Write out, from the entries below, exactly the lines that run between the lines holding "thumbnail formula that" and "thumbnails.", inclusive, and stop there.

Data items
# # #

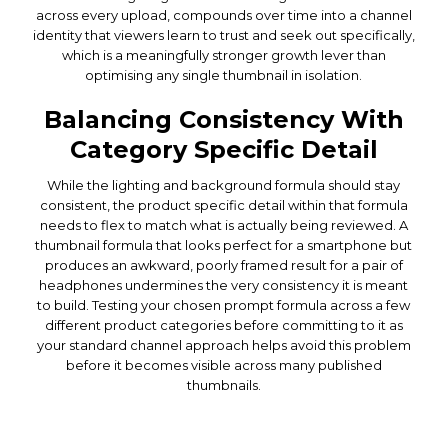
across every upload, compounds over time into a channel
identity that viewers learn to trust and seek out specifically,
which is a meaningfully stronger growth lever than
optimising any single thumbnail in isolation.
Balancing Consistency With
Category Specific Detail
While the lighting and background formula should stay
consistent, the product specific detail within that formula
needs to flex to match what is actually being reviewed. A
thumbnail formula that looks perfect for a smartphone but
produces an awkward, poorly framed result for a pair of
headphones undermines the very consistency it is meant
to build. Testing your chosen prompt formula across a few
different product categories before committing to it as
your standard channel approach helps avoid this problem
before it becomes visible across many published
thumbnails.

# # #

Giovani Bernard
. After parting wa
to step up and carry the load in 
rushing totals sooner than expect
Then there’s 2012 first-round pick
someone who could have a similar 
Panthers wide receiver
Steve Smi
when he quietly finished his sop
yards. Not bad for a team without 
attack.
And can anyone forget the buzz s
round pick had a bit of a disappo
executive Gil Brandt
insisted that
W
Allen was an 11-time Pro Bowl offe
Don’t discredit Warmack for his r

# # #

EXERCISE RESULT:
thumbnail formula that looks perfect for a smartphone but
produces an awkward, poorly framed result for a pair of
headphones undermines the very consistency it is meant
to build. Testing your chosen prompt formula across a few
different product categories before committing to it as
your standard channel approach helps avoid this problem
before it becomes visible across many published
thumbnails.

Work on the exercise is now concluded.